Factors associated with beta-cell dysfunction in type 2 diabetes: the BETADECLINE study.PLoS One 2014; 9(10):e109702Plos
Beta-cell dysfunction is an early event in the natural history of type 2 diabetes. However, its progression is variable and potentially influenced by several clinical factors. We report the baseline data of the BetaDecline study, an Italian prospective multicenter study on clinical predictors of beta-cell dysfunction in type 2 diabetes.
MATERIALS AND METHODS
Clinical, lifestyle, and laboratory data, including circulating levels of inflammatory markers and non-esterified fatty acids, were collected in 507 type 2 diabetic outpatients on stable treatment with oral hypoglycemic drugs or diet for more than 1 year. Beta-cell dysfunction was evaluated by calculating the proinsulin/insulin ratio (P/I).
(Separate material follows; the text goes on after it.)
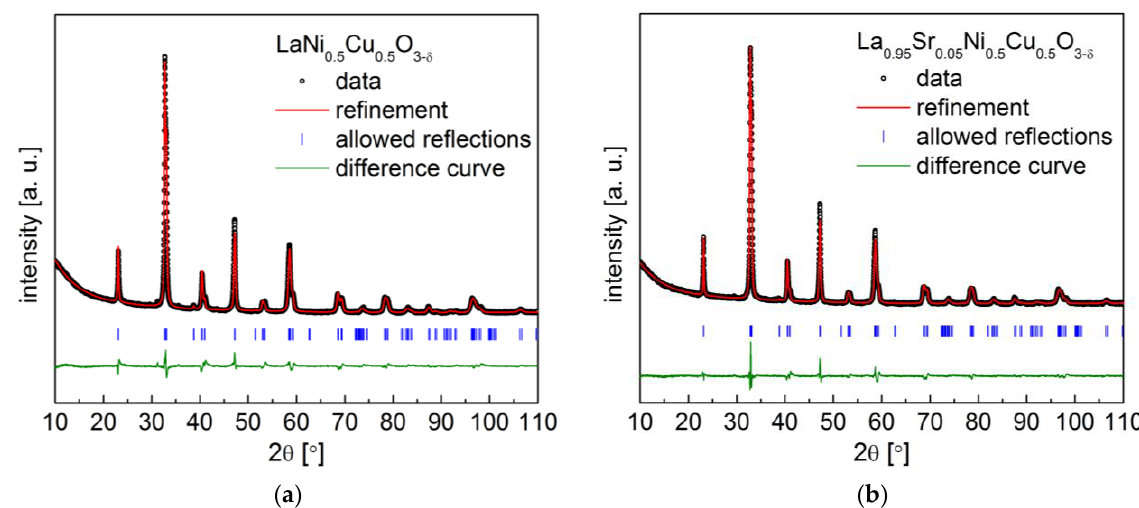
Figure 2. XRD patterns with Rietveld refinement recorded for La 1 − x Sr x Ni 0.5 Cu 0.5 O 3 − δ oxides with ( a ) x = 0; ( b ) x = 0.05.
At baseline, the subjects in the upper PI/I ratio quartile were more likely to be men and receiving secretagogue drugs; they also showed a borderline longer diabetes duration (P = 0.06) and higher serum levels of glycated hemoglobin (HbA1c), fasting blood glucose, and triglycerides. An inverse trend across all PI/I quartiles was noted for BMI and serum levels of total cholesterol (T-C), LDL-C, HDL-C and C reactive protein (CRP), and with homeostatic model assessment (HOMA-B) and HOMA of insulin resistance (HOMA-IR) values (P<0.05 for all). At multivariate analysis, the risk of having a P/I ratio in the upper quartile was higher in the subjects on secretagogue drugs (odds ratio [OR] 4.2; 95% confidence interval [CI], 2.6-6.9) and in the males (OR 1.8; 95% CI, 1.1-2.9).
In the BetaDecline study population, baseline higher PI/I values, a marker of beta-cell dysfunction, were more frequent in men and in patients on secretagogues drugs. Follow-up of this cohort will allow the identification of clinical predictors of beta-cell failure in type 2 diabetic outpatients.